● Tarefas pedidas
a. Você pode reproduzir palavra por palavra a parte do texto sobre como lidar com situações inevitáveis, começando em "Reclamamos o tempo" e indo até "que são inevitáveis?"?
b. Quais linhas da listagem contêm a palavra "blanket", com maiúsculas e minúsculas exatamente como estão? Identifique e copie cada uma delas.

● Trecho do documento
● ● ● ● ●

Reclamamos o tempo todo: “Ai que frio; “ai que calor”; “meu chefe tem mau humor”; “que droga de trânsito”; “não gosto de chuva”; “não gosto de tempo seco”, etc. etc. Você tem como mudar isso?  
 
Se não existe nenhuma ação a ser feita nestes casos, o ponto então é como eu acomodo todas essas adversidades dentro de mim, porque afinal, meu coração é maior do que todas as situações. 
 
Se acomodamos essas pequenas situações inevitáveis dentro de nós, sobrará mais espaço para pensarmos em coisas maiores, para pensarmos em como estou levando a minha vida, que coisas queremos mudar e como fazer isso?  Quem sou eu, quais são os meus valores, por que estou neste trabalho, nesta vida? A lista de questionamento sobre nós mesmos é imensa, então porque sobrecarregar o espaço de nossa mente com coisas que são inevitáveis?
 
Nós temos a escolha de deixar essas pequenas situações inevitáveis nos afetarem. Quanto mais a gente se irrita com um tipo de pessoa, mais poder ela ganha de tirar do meu equilíbrio. Portanto, somos nós mesmos os responsáveis de sair do equilíbrio e não o outro. A única maneira de acomodar essa pessoa internamente é dando o direito dela ser como ela é. Mas insistimos em querer mudar as pessoas, mudar as situações que são inevitáveis. Como posso querer que a temperatura do dia seja a que eu espero? Como querer que o meu chefe seja dessa maneira e não daquela? Essa é uma armadilha para que a gente não olhe para o foco que está dentro de nós mesmos. Eu dou o direito do outro ser como ele é e esqueço. Não fico pensando que ele podia ser diferente etc. Eu acomodo essa situação dentro de mim.

● ● ● ● ●

● Trechos de dados
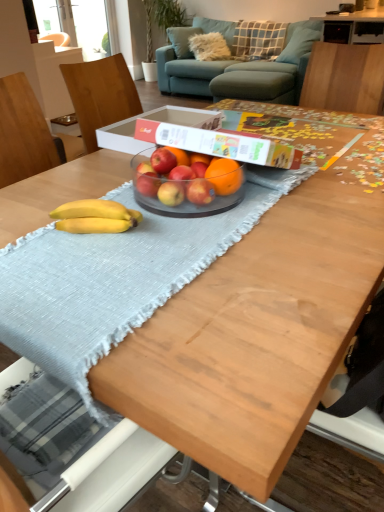
The image size is (384, 512). I want to click on blank space to the left of red matte apple at center, acting as the fourth apple starting from the left, so click(x=127, y=199).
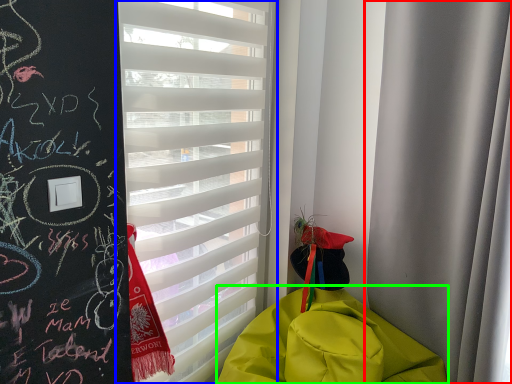
Question: Which object is the closest to the curtain (highlighted by a red box)? Choose among these: window blind (highlighted by a blue box) or blanket (highlighted by a green box).

Choices:
 (A) window blind
 (B) blanket

Answer: (B)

● ● ● ● ●

● Respostas dadas
a.
Reclamamos o tempo todo: “Ai que frio; “ai que calor”; “meu chefe tem mau humor”; “que droga de trânsito”; “não gosto de chuva”; “não gosto de tempo seco”, etc. etc. Você tem como mudar isso?  
 
Se não existe nenhuma ação a ser feita nestes casos, o ponto então é como eu acomodo todas essas adversidades dentro de mim, porque afinal, meu coração é maior do que todas as situações. 
 
Se acomodamos essas pequenas situações inevitáveis dentro de nós, sobrará mais espaço para pensarmos em coisas maiores, para pensarmos em como estou levando a minha vida, que coisas queremos mudar e como fazer isso?  Quem sou eu, quais são os meus valores, por que estou neste trabalho, nesta vida? A lista de questionamento sobre nós mesmos é imensa, então porque sobrecarregar o espaço de nossa mente com coisas que são inevitáveis?

b.
Question: Which object is the closest to the curtain (highlighted by a red box)? Choose among these: window blind (highlighted by a blue box) or blanket (highlighted by a green box).
 (B) blanket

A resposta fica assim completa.